Restate word for word only the lines running from the one with "combinación única de" to the end of the data, both ends included. Omit any pictures.
——
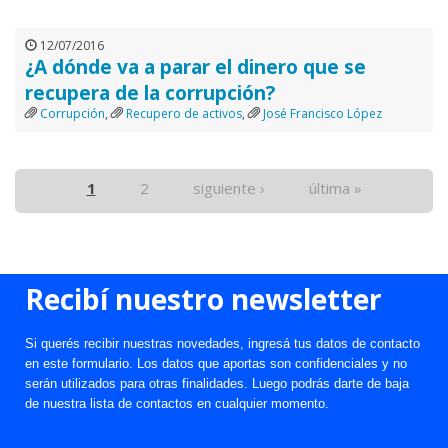
12/07/2016
¿A dónde va a parar el dinero que se
recupera de la corrupción?
Corrupción
,
Recupero de activos
,
José Francisco López
1
2
siguiente ›
última »
Recibí nuestro newsletter
Si querés recibir nuestras novedades, ingresá tus datos de contacto
en este formulario. Los datos que aportas son confidenciales y no
serán utilizados para otras finalidades. Luego podrás darte de baja
de nuestra lista de contactos en cualquier momento.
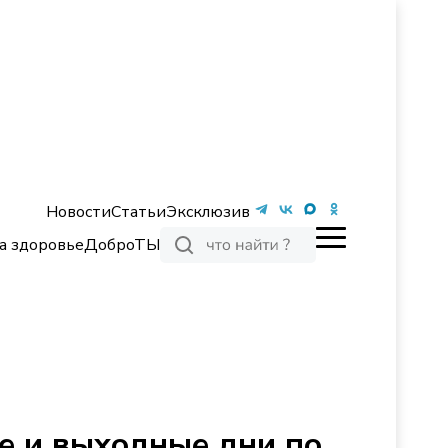
Новости
Статьи
Эксклюзив
а здоровье
ДоброТЫ
е и выходные дни по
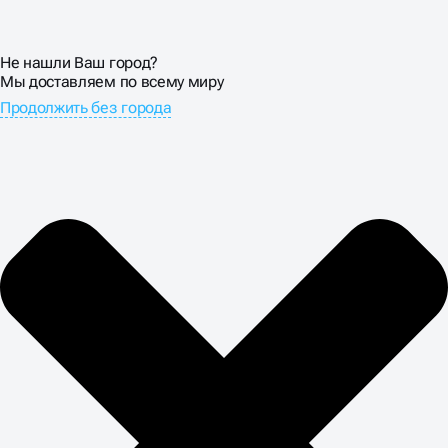
Не нашли Ваш город?
Мы доставляем по всему миру
Продолжить без города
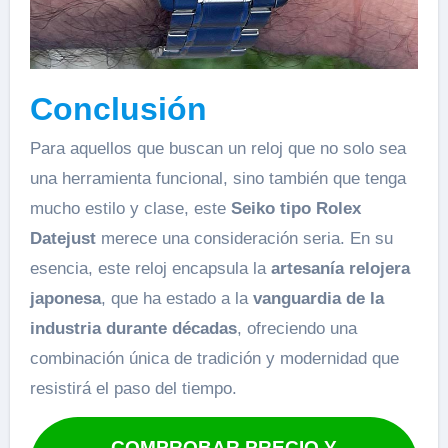
Conclusión
Para aquellos que buscan un reloj que no solo sea
una herramienta funcional, sino también que tenga
mucho estilo y clase, este
Seiko tipo Rolex
Datejust
merece una consideración seria. En su
esencia, este reloj encapsula la
artesanía relojera
japonesa
, que ha estado a la
vanguardia de la
industria durante décadas
, ofreciendo una
combinación única de tradición y modernidad que
resistirá el paso del tiempo.
COMPROBAR PRECIO Y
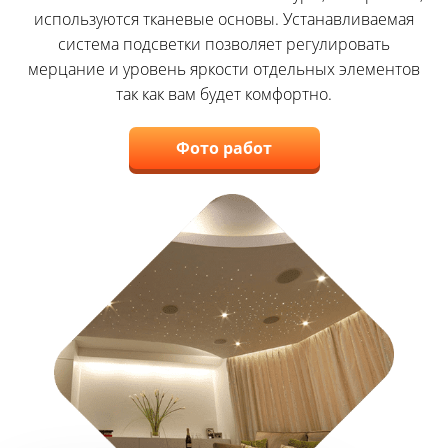
используются тканевые основы. Устанавливаемая
система подсветки позволяет регулировать
мерцание и уровень яркости отдельных элементов
так как вам будет комфортно.
Фото работ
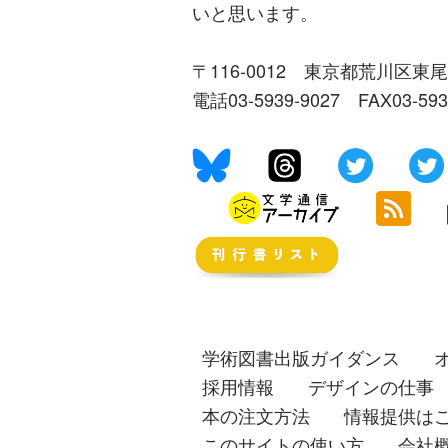
いと思います。
〒116-0012 東京都荒川区東尾
電話03-5939-9027 FAX03-59
学術図書出版ガイダンス
採用情報
デザインの仕事
本の注文方法
情報提供は
このサイトの使い方
会社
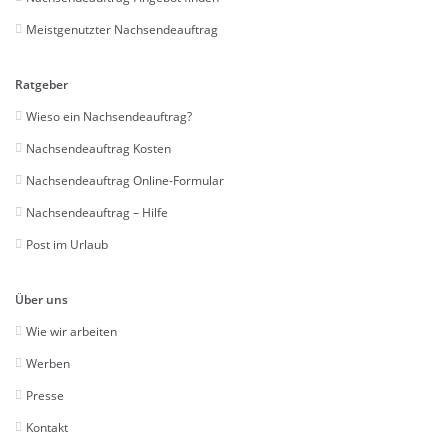
Meistgenutzter Nachsendeauftrag
Ratgeber
Wieso ein Nachsendeauftrag?
Nachsendeauftrag Kosten
Nachsendeauftrag Online-Formular
Nachsendeauftrag – Hilfe
Post im Urlaub
Über uns
Wie wir arbeiten
Werben
Presse
Kontakt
——
* [ANSWER SPACE]:
combinación única de tradición y modernidad que
resistirá el paso del tiempo.
COMPROBAR PRECIO Y
используются тканевые основы. Устанавливаемая
система подсветки позволяет регулировать
мерцание и уровень яркости отдельных элементов
так как вам будет комфортно.
Фото работ
いと思います。
〒116-0012 東京都荒川区東尾
電話03-5939-9027 FAX03-59
学術図書出版ガイダンス
採用情報
デザインの仕事
本の注文方法
情報提供は
このサイトの使い方
会社
Meistgenutzter Nachsendeauftrag
Ratgeber
Wieso ein Nachsendeauftrag?
Nachsendeauftrag Kosten
Nachsendeauftrag Online-Formular
Nachsendeauftrag – Hilfe
Post im Urlaub
Über uns
Wie wir arbeiten
Werben
Presse
Kontakt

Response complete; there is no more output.